An improved third quarter for Royal Caribbean Cruises was driven by slight increases in ticket and onboard revenue, while the company cut costs in a number of areas.
Company management showed a commitment to cost control and yield improvements on their march to the Double Double initiative.
“We said before that the pipeline of supply is known and very much constrained,” said Richard Fain, chairman and CEO, speaking on the company's third quarter earnings call. Fain added the company targets a 3 to 5 percent growth rate. He also dismissed concerns the U.S. market was saturated.
Fain also took call time to talk about the company’s so-called green initiatives, noting the bubble system that helps reduce fuel consumption. In addition, he talked about the company’s goals for greenhouse gas emissions, destination stewardship and more. The cruise line has recently ordered two LNG-powered ships, which will include fuel cell technology.
No Pullmantur impairment charge compared to 2015’s third quarter added to the bottom line, with the cruise company today reporting quarterly net income of $693 million compared to $228 million last year.
2015’s performance was limited by a $411 million charge related to the sale of Pullmantur.
Ticket revenue moved up slightly to $1,899,756,000 from $1,873,942,000 in 2015, driven by additional capacity from the Harmony and the Ovation of the Seas.
Onboard spending was also slightly up, from $649 million in 2015’s Q3 to $663 million this year. Onboard revenue performance came from increased demand for onboard internet and beverage packages.
On the expense side, total operating expenses were reduced by $47 million with the biggest reductions coming in commissions, onboard expenses, and fuel.
The company expects Caribbean yields to be up single digits in the fourth quarter, under expectations, and mainly attributed to the delay in deployment for the Empress of the Seas.

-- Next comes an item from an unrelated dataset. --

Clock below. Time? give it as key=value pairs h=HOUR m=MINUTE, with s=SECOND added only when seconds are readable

The company is 94 percent booked for the fourth quarter.
2017 itineraries will include reduced exposure to the Eastern Mediterranean, and growth in the Caribbean, plus moderate growth in Asia/Pacific.

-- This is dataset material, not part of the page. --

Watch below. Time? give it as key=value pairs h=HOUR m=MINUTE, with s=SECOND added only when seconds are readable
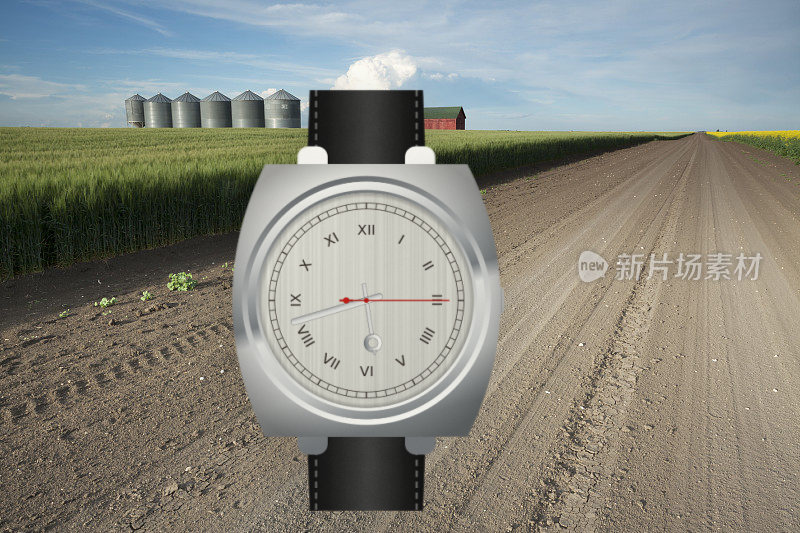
h=5 m=42 s=15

“We’re feeling pretty good about the Caribbean. 2017 is looking good on volume and rate with the capacity increase,” said Michael Bayley, president and CEO of Royal Caribbean International. “It looks very typical with what we’re seeing with booking patterns in Q4.”
Empress’ deployment has also been extended longer into the future, with the company noting it would deal with deployment adjustments if they became available (i.e. Cuba).
Bayley said promotional activity following a recent hurricane was the second best performing promotion in the brand’s history.
Europe will represent 15 percent of 2017 capacity, down from 20 percent in 2016.
Asia/Pacific will account to 20 percent of capacity, consistent with 2016, while China capacity will be mainly flat due to fleet and deployment adjustments.